== READING PASSAGE ==

In life, we encounter a whole range of stale ideas about what’s supposedly right, and what’s wrong. We hear some things so often that automatically start accepting them as truth. Since many of these things are negative, when we latch on to them, they can weigh us down for years on end.
Here’s another great article from professional ’lifehacker’ Mark Chernoff, in which he helps us to confront a number of potentially damaging lies head on.
Lie number 1: Alone means lonely
‘Alone’ doesn’t always mean lonely, and ‘relationship’ doesn’t always mean happy. Being alone will never cause as much loneliness as the wrong relationship. If things don’t feel right, take a break and spend some time with number one — you. Find yourself first. Appreciate your own worth. And next time you’re in a relationship that’s sinking, you’ll be prepared to swim to safety.

===
== RECORD EXCERPTS ==

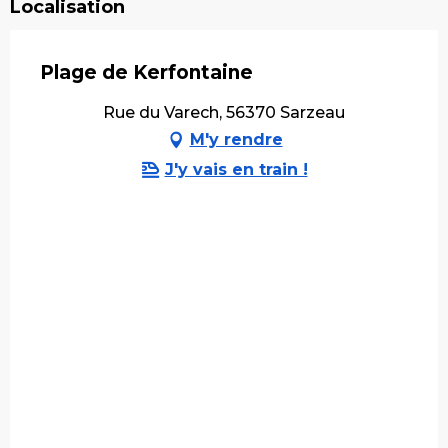
Localisation
Plage de Kerfontaine
Rue du Varech, 56370 Sarzeau
M'y rendre
J'y vais en train !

===

→ **BRIEF**:
Please continue the passage about damaging lies we accept as truth, picking up after its final sentence.

→ **WRITTEN RESPONSE**:
Lie number 2: Happiness comes when you have everything you want
To be happy doesn’t mean you don’t desire more, it means you’re thankful for what you have and patient for what’s yet to come. Sometimes we get so caught up in trying to accomplish something big, that we fail to notice the little things that give life its magic. So appreciate today for all it’s worth. These are the good old days you’re going to miss in the years ahead.
Lie number 3: Pain is something you can see
Never underestimate the pain of a person, because in all honesty, everyone is struggling. Some people are just better at hiding it than others. You don’t know what goes on behind closed doors. Passing judgement is an unnecessary waste of time and energy. If you have time to judge other people, you have way too much time on your hands. Get off your behind and do something meaningful.
Lie number 4: Life is supposed to be a certain way
It is ultimately only our own thoughts that hurt us. Simply feeling what we are feeling, and dealing with it honestly, can be very healing. We always have the freedom to choose how we wish to respond to whatever life presents to us. Let go of how you thought your life should be, and embrace the real life that is trying to work its way into your consciousness. Change what you can change, change your thoughts about what you can’t change, and move on in peace.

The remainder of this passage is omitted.